We have 3 hosts with vSphere 6.7 with many datastore mounted in NFS 4.1 and a FAS2750 with ONTAP 9.6. I have follow this guide https://www.netapp.com/us/media/tr-4597.pdf but in every ONTAP upgrade we have problems of virtual machines disconnecting. Datastores lose connection for a few seconds, and when they come back browsable the VMs are "disconnected", only solution is reboot the hosts.. has it ever happened to anyone? with NFS 3 it works perfectly!
We don't use NFSv4 yet, but I am talking here purely from Protocol's feature/capability wise.
With NFS version 4 onwards, NFS turns 'Stateful' just like SMB1/2/2_1 (CIFS). Hence, by very nature they will be disconnected. However, NFSv3 is 'state-less' which means it simply 'keeps trying', therefore more handy/reliable protocol for transparent failover (Where Node undergoes reboot) . Ironically, you can compare NFSv3 with SMBv3 b'cos with SMB-3, it supports transparent failover as 'continuous-availability' or CA feature which is a recommended settings for HYPER-V environment. It suits HYPER-V b'cos CA maintains persistent handle lock-state across Node reboot. I believe, NFSv4 will do a good job as long as Node is not rebooted.
I think NFSv3 protocol is better suited for transparent planned fail-overs with more availability and reduced downtime (Where Node is under going a reboot), compare to NFSv4.
I totally understand your point and what I mentioned was purely based on NFSv3 and number of controller upgrades have done over the years. This does not mean that NFS4 is not fit for production usage, that would be completely false.

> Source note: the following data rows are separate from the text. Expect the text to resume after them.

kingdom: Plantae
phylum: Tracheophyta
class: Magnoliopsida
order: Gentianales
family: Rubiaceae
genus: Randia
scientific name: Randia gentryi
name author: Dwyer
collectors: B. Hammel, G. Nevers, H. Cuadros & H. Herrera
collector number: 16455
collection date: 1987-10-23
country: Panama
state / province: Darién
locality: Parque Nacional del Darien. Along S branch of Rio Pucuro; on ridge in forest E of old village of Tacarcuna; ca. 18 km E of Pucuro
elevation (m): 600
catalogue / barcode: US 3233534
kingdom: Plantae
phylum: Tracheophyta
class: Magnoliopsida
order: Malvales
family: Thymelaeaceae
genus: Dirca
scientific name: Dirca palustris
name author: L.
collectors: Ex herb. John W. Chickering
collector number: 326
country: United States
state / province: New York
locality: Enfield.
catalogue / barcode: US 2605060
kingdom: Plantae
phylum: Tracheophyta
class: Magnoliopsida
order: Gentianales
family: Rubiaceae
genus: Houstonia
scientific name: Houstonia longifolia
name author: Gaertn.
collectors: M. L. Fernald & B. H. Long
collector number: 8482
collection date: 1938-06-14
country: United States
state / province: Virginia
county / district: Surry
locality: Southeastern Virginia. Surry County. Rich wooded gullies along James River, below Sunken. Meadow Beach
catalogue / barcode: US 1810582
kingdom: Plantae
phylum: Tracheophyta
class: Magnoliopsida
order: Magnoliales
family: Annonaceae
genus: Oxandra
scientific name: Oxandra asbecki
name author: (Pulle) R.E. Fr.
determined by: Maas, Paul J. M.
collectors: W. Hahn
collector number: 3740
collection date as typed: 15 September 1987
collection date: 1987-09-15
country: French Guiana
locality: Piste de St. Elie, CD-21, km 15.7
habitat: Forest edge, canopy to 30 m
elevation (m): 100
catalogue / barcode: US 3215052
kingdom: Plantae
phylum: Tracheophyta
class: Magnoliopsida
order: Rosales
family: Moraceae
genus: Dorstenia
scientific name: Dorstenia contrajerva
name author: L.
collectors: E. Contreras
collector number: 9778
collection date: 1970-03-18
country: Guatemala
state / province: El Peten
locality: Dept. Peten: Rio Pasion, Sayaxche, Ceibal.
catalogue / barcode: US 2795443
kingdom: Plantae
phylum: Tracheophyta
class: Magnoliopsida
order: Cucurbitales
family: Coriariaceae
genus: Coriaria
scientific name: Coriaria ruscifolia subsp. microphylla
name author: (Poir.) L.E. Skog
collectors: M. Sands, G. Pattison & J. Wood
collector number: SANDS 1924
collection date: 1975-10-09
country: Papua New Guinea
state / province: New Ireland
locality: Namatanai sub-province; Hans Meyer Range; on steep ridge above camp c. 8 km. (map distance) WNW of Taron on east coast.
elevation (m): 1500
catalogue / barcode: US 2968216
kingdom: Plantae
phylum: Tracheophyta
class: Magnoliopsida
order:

NFSv4 is much more optimized and efficient compared to NFSv3 and there is no doubt about it, just that we need some solid understanding and some kind of testing to determine the recommended settings and there is very little documentation around it especially around 'Node Fail-over-givebacks'.
I think it's not about just NFSv4/4_1 on the Server side (NetApp/ONTAP), but onus is also on the client (*nix/VMware) side to re-establish the stateID.
According to :RFC:7530 (NFSv4)
If the server loses locking state (usually as a result of a restart or reboot), it must allow clients time to discover this fact and re-establish the lost locking state. A client can determine that server failure (and thus loss of locking state) has occurred, when it receives one of two errors. The NFS4ERR_STALE_STATEID error indicates a stateid invalidated by a reboot or restart. The NFS4ERR_STALE_CLIENTID error indicates a client ID invalidated by reboot or restart.
I believe there is a requirement for more testing on determining what would be the 'recommended settings' on ESX side along with Best Practices guide that is already published by NetApp and other vendors for their NFSv4 adaptability. Until then, I would say - We must find out the reasons for failure. As you have already experienced 'time-outs' and disconnections first-hand, can we look at the logs on the ESXi side to determine what were the 'errors' reported so that we can probably 'tweak' the NFS advance settings, there are number of these but one such is 'NFS.DiskFileLockUpdateFreq'. I am not an expert on NFS protocol, but it's a very neatly documented (Public Facing RFC) information and helps in understanding the basic nature of communications between client & server.
The best case would be to: Get VMware & NetApp to jointly look at the case (Which is doable) and probably investigate the reasons for the lost connections during 'Controller Node Reboot'.